# Summer Snow



## tknafox2 (Apr 2, 2013)

I have had Zeke for 2 weeks now... He is just the best!! We are having so much fun, and I think he believes that Max is part of the family, which he is, but those two dogs will be beside them selves when they are separated. 
I have had both dogs in Mammoth for the last week, and Max's mom joined us mid week. Here is a Video of a patch of snow we encountered on a wonderful hike along Minaret Vista, aprox. 10,000 ft. ... I believe it may have been Zeke's first encounter with snow... Ha Ha... I have a big surprise for him this winter!!


----------



## texasred (Jan 29, 2012)

I'm so glad you got him.
These dogs add a extra spark to our lives.


----------



## einspänner (Sep 8, 2012)

I know I'm biased, but he is such a handsome boy! Scout rolls around in snow, grass, and sand just like that, too.


----------



## tknafox2 (Apr 2, 2013)

Thank you ... I find him adorable, he has the cutest face!! He is just the best dog, I am soooooo!!!! Lucky!! 

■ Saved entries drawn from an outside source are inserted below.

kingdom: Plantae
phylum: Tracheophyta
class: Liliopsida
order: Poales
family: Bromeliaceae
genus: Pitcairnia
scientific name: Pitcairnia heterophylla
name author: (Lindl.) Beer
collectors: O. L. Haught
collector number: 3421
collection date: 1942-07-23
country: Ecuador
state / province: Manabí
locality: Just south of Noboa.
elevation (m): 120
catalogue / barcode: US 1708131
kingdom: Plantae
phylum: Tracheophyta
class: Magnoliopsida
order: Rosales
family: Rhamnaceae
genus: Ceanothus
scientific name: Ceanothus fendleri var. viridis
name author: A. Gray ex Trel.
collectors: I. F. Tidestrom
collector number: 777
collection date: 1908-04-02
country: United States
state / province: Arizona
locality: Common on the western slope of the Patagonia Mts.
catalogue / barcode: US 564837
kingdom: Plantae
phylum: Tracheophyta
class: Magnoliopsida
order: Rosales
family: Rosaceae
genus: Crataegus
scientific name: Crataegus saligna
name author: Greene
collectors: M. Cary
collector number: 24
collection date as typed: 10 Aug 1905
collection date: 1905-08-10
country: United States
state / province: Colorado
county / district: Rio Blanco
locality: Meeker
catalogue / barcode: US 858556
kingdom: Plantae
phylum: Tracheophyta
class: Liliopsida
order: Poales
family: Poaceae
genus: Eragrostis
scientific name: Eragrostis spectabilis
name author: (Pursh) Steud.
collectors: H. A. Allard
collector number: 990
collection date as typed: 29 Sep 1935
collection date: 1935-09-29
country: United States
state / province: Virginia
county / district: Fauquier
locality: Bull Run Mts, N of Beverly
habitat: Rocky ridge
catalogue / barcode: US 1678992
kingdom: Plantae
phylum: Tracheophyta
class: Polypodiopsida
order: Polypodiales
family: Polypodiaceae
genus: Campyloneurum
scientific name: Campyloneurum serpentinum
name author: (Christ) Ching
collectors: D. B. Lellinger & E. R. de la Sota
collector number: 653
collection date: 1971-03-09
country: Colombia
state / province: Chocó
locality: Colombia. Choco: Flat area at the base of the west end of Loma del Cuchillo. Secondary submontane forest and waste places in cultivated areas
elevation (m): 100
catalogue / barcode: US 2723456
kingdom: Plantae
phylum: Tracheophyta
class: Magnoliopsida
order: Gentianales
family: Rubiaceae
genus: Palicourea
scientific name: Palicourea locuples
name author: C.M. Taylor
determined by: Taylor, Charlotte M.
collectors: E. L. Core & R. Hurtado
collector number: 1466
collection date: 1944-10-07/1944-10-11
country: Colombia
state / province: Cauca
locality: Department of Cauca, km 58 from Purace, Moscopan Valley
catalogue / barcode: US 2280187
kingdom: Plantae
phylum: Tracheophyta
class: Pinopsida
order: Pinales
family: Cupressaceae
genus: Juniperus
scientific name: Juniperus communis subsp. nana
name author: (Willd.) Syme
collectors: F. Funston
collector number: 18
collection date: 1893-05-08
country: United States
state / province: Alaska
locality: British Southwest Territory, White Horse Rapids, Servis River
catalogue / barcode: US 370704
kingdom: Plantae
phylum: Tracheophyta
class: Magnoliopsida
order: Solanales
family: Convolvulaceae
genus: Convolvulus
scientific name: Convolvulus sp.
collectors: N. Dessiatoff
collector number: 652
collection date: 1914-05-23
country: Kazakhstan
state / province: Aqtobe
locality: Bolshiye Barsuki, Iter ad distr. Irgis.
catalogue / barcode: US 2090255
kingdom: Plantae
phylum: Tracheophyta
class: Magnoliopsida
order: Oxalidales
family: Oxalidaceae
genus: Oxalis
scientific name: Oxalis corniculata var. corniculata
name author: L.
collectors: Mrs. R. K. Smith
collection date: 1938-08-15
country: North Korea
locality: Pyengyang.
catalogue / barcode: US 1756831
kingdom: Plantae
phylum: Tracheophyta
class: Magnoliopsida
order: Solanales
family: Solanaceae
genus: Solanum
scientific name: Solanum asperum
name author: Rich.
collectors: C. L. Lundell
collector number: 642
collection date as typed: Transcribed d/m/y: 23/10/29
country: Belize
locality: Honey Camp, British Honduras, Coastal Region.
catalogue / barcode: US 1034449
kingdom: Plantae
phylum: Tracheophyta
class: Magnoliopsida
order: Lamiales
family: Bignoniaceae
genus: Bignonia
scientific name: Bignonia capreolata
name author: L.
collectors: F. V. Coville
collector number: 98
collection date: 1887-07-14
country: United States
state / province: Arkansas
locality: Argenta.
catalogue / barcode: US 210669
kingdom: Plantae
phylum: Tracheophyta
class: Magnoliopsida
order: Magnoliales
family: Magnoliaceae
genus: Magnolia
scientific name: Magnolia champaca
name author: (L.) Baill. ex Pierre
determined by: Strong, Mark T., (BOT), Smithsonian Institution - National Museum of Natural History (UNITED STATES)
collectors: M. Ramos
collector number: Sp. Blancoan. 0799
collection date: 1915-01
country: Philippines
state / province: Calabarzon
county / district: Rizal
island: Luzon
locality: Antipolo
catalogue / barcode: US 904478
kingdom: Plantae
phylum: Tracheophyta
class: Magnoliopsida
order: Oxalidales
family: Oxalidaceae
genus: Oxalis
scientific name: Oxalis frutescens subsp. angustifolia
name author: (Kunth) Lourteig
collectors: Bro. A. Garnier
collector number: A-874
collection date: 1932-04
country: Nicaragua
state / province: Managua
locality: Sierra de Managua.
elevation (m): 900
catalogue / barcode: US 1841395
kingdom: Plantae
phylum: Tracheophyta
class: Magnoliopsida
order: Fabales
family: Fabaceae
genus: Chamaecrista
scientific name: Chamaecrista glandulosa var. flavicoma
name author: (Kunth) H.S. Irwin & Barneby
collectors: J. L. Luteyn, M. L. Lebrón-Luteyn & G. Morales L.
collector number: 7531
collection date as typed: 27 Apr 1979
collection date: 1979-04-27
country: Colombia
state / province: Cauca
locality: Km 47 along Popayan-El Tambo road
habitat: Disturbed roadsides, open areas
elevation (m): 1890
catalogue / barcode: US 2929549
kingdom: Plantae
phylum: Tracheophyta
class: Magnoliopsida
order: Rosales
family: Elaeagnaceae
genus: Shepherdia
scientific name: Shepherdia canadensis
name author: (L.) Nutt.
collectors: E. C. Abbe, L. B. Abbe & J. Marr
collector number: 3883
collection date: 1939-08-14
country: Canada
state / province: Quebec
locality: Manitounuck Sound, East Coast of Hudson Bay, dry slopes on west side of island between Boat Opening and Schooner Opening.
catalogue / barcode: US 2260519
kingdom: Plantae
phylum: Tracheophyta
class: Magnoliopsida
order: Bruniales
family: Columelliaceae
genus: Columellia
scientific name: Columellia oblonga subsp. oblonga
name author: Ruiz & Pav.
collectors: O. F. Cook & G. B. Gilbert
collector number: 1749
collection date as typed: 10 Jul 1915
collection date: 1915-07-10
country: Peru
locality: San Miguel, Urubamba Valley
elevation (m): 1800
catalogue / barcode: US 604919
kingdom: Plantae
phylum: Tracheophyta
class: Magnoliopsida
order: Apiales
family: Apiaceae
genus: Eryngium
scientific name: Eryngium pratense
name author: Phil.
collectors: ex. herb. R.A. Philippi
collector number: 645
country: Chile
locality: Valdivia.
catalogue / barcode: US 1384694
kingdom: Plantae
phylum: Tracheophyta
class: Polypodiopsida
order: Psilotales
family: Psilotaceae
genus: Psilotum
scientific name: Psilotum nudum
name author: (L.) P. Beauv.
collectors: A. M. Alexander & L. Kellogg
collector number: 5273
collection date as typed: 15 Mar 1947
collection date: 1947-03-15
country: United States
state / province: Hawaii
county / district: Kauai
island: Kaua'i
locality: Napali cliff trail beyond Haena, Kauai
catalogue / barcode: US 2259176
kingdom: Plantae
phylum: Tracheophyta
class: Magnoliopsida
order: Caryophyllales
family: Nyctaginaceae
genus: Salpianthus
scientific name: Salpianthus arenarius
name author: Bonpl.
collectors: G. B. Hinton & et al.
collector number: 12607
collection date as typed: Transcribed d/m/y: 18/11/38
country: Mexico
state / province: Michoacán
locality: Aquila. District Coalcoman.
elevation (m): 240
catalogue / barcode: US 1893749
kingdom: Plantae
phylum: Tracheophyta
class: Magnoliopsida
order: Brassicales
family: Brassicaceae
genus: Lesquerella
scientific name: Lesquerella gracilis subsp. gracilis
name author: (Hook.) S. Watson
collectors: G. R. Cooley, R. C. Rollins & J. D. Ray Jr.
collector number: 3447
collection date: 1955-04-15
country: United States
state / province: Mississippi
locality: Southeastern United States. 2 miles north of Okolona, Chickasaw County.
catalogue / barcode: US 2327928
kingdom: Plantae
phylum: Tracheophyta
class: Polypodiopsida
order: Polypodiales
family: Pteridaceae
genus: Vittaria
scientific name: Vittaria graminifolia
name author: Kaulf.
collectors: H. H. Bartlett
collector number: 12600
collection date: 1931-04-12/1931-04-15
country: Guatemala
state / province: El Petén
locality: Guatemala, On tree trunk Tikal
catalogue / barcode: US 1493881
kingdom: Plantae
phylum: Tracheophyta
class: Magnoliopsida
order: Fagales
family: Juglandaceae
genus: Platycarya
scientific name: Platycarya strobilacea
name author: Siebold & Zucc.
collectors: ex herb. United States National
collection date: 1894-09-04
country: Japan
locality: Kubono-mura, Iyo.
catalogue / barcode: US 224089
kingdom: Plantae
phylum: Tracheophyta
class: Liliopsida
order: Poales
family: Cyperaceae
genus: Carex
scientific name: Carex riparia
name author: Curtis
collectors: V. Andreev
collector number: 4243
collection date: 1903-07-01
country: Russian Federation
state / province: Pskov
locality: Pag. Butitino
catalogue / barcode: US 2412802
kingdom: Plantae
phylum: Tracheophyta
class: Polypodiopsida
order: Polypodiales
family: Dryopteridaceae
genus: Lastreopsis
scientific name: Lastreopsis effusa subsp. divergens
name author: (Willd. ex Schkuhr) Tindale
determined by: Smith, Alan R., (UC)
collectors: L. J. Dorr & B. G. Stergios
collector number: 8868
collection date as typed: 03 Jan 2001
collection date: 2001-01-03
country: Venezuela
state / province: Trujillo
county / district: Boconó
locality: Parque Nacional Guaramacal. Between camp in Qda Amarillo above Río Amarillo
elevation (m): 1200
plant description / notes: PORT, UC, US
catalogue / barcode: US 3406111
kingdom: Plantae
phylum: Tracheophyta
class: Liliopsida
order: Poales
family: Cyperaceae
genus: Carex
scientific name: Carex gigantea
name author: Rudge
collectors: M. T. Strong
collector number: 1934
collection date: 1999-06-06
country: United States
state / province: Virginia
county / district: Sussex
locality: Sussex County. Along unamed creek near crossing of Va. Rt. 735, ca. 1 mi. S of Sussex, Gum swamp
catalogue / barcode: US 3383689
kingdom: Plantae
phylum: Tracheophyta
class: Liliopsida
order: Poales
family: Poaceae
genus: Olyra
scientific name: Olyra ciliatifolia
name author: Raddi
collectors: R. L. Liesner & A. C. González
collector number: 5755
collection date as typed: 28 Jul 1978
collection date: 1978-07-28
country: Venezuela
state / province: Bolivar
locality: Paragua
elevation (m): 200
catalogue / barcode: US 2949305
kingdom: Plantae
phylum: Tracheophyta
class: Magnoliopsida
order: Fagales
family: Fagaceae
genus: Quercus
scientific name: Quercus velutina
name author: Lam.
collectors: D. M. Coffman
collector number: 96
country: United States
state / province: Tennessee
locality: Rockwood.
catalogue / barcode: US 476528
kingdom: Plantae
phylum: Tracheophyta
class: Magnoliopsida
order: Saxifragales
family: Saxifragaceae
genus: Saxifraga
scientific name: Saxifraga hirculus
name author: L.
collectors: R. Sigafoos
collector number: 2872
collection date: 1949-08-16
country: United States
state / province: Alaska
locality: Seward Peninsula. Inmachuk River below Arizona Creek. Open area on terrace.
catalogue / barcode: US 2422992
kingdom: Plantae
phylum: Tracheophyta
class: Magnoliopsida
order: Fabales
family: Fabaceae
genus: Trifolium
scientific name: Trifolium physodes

I have his pedigree that goes back 4 generations. I wonder how closely he and Scout are related? His sir """ Dabas Dam- Biborka 

I have been sending his previous owner pictures and videos, a few ... I believe she is truly happy for Zeke.


----------



## einspänner (Sep 8, 2012)

Looks like their paternal grandfathers are brothers, so that makes Scout and Zeke second cousins. They have a few more relatives in common if you go back further. http://www.vizsladatabase.com/testmating.php?dam=76344&sire=105762&gens=6

If we ever make it out to the west coast we'll have to get them together for some family time.


----------



## tknafox2 (Apr 2, 2013)

That is amazing... I printed it all out to put in his file. It is fun to have family!! I hope you do make it out West one of these days!!
Thank you so much for the info... Second cousins, Azur & Szilka Zoldmali


----------